The execution of the scapegoated has to be public because it is the action of the tribe. Even the method of murder is corporate and anonymous. In stoning, no one knows who threw the stone that knocks the victim out. The switch on the electric chair is thrown by several warders, and most of the rifles in the firing squad fire blanks. The axeman and master of the guillotine wear hoods and masks. No one knows who holds the lethal weapon. The tribe kills. The individual is exonerated.

This demonic dynamic of fratricide begins with Cain, echoes in the Hebrew tradition of the Passover lamb and the scapegoat, and climaxes at Calvary. This is what I have termed “the sin of the world.” It operates within the darkness of the individual, circulates into the dysfunctional family, and works its way like a noxious cancer into every nook and cranny of human society. 

The culture blame, isolation, exclusion, senseless persecution, and mindless corporate violence simmers in contemporary society. And the sign that it is erupting is that the cycle of blame spirals outward to ensnare not only the innocent victims, but the second- and third-degree victims: those who would dare to defend the innocent victim and those who would defend the defenders.

So, in our present “cancel culture” not only are innocent victims of the witch hunt “cancelled” (i.e., isolated, exiled, banned, and banished) but those who criticize the “woke brigade” and those who dare to challenge the new culture vultures will be vilified, subjected to a media hate campaign—their books banned and they banished.
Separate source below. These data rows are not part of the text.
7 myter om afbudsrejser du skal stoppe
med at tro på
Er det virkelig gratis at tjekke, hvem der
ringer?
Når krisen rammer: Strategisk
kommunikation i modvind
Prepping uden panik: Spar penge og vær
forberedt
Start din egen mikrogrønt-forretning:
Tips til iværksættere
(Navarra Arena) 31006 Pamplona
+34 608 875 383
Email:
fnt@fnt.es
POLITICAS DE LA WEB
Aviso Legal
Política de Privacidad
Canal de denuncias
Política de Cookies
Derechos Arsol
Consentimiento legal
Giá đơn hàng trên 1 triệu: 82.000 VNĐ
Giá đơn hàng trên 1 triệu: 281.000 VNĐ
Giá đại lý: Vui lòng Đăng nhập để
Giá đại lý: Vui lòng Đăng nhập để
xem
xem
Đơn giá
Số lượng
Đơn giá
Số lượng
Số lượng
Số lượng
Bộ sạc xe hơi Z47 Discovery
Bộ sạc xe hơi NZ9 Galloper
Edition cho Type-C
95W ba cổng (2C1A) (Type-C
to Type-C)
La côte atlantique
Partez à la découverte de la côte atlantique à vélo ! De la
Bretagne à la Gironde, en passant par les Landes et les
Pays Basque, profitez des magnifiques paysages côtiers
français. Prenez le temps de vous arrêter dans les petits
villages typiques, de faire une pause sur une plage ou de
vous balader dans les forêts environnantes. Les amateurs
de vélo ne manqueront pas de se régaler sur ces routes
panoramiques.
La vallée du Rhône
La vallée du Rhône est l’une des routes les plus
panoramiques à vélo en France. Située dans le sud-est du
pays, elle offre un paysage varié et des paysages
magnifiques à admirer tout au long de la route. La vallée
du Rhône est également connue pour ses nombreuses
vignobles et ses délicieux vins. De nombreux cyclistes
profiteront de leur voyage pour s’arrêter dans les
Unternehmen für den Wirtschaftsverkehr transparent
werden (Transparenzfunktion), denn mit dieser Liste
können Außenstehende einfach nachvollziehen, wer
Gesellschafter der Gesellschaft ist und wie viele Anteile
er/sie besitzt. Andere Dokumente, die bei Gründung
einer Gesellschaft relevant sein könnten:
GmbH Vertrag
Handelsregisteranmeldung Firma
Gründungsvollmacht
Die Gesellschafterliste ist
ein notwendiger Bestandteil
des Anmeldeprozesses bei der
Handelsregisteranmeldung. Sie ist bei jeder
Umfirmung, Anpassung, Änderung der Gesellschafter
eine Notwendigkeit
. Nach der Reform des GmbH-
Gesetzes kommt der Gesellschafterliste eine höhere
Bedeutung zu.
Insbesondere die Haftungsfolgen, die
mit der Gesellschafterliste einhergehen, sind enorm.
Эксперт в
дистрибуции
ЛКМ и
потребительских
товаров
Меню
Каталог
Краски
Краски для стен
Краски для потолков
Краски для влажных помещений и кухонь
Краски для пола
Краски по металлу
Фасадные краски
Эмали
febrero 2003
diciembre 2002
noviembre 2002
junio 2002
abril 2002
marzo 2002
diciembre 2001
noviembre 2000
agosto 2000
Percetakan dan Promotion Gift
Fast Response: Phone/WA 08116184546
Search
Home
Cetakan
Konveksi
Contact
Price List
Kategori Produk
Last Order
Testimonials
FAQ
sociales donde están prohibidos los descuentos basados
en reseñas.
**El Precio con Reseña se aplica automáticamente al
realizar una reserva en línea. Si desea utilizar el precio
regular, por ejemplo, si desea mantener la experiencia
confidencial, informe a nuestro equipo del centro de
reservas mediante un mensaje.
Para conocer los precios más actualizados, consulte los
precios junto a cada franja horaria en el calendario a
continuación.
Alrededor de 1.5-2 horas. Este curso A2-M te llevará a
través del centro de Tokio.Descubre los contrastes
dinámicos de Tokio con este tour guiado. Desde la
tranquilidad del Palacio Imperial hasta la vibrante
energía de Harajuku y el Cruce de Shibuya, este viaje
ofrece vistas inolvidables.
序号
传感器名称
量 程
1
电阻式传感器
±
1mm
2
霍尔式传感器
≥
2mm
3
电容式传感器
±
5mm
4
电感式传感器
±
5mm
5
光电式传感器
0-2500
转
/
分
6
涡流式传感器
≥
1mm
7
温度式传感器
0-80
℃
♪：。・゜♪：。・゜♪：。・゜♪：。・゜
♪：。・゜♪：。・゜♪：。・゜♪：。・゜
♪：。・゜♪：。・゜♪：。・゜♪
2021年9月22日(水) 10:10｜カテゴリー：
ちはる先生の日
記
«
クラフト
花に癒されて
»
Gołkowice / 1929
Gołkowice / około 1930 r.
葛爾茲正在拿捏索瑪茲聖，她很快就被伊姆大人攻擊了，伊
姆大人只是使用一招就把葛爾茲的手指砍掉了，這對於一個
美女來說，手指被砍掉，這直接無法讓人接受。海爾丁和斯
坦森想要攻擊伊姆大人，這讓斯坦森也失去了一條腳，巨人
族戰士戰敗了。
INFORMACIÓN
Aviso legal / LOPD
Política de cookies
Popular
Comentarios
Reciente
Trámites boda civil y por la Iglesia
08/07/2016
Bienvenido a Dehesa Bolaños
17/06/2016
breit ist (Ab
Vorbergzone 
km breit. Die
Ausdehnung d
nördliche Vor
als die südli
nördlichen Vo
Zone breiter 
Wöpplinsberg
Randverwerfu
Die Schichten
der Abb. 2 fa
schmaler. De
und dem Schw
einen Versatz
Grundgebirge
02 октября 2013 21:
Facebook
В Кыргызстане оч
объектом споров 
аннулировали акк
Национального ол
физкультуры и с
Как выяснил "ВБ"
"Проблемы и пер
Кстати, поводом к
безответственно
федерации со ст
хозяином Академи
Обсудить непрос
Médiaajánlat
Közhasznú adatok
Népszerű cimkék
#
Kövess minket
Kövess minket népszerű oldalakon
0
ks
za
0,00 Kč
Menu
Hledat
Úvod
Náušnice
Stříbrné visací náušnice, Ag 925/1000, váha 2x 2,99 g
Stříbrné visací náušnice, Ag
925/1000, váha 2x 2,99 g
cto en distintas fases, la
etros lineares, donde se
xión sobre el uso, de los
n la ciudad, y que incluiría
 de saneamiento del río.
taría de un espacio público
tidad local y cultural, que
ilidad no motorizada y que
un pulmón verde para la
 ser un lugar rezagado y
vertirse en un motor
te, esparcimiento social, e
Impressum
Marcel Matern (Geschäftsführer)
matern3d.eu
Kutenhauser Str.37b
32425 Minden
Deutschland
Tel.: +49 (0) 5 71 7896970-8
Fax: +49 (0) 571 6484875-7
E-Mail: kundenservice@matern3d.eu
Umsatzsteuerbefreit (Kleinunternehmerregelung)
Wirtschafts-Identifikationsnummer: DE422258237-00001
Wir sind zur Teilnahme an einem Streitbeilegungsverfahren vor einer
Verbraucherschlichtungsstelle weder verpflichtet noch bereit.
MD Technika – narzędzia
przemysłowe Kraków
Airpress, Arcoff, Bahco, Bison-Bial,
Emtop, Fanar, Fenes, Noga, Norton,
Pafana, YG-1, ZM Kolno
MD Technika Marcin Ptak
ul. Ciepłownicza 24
The annual rehearsal of the passion of Christ in Holy Week is a reminder to the whole world that this demonic dynamic lies at the heart of darkness, and that after books are banned, they (and their authors) will inevitably be burnt. The sin of the world is revealed as the Lord Jesus Christ is caught up in the web of lies, blame, isolation, exclusion, demonization, and death. 

Had he simply been crucified, Jesus of Nazareth would have been just another martyr to a lost cause—devoured by a greater power. Because of His resurrection, He proves to be the ultimate victim-victor, destroying the dark cycle from the inside out.